Beyond that, I think "Off by default" is a core principle of inuitcss and makes it unique compared to its competitors. I know it can be tedious, especially at the beginning of a new project, having to enable all these object-modifiers etc. to make things work. But I see the advantages and have to fight my lazyness and prove myself discipline.

If you have no problem with a few unnecessary kilobytes, or using a tool like uncss, it would be an option to create a seetings file with all $inuit-enable... variables and set them all to true to enable everything.

nenadjelovac commented 9 years ago

@csshugs totally with you on this.

But I see the advantages and have to fight my lazyness and prove myself discipline.
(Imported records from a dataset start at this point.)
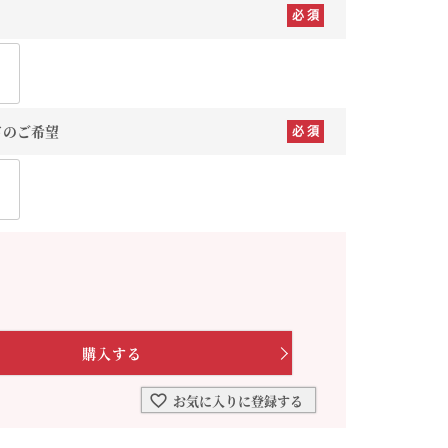
を選ぶ
合わせて一味・七味を選ぶ
・七味を選ぶ
ドのご希望
お気に入りに登録する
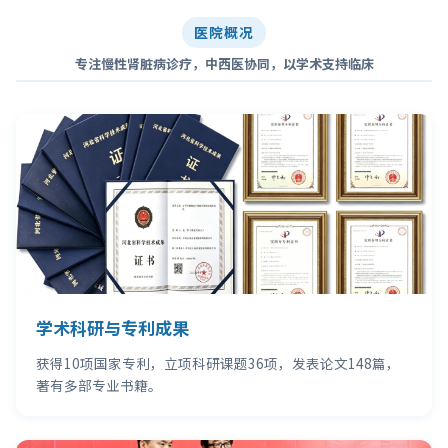
医院概况
专注慢性肾脏病诊疗，中西医协同，以学术支持临床
学术科研与专利成果
获得10项国家专利，立项科研课题36项，发表论文148篇，
著有多部专业书籍。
This is really the point. The way I do it is that I have a boilerplate "starter-kit" for all my projects where I have _settings.inuit.scss. In that file I have everything I use and can easily turn off/on anything. Something like:

it would be an option to create a seetings file with all $inuit-enable... variables and set them all to true to enable everything.

csshugs commented 9 years ago

@nenadjelovac :+1:

I have a boilerplate "starter-kit" for all my projects

That's it. I think we have to embrace the fact that we always have to build our own kind of boilerplate for our own projects were we adjust these things to our needs and don't expect inuit to fulfill our expectations to that subjective extend.

florianbouvot commented 9 years ago

@csshugs @nenadjelovac thanks for your feedback, I think you are right.

I don't want to ask any change on inuitcss :

But I started looking seriously at Sass alternative like PostCSS...

nenadjelovac commented 9 years ago

@csshugs exactly. It's better and easier for developer to adjust to framework than for framework to adjust to whole lot of different usage cases.

@florianbouvot no problem ;)

anselmh commented 8 years ago

Thanks for raising the discussion. We’re not going to change anything here at the moment so I’m going to close this issue.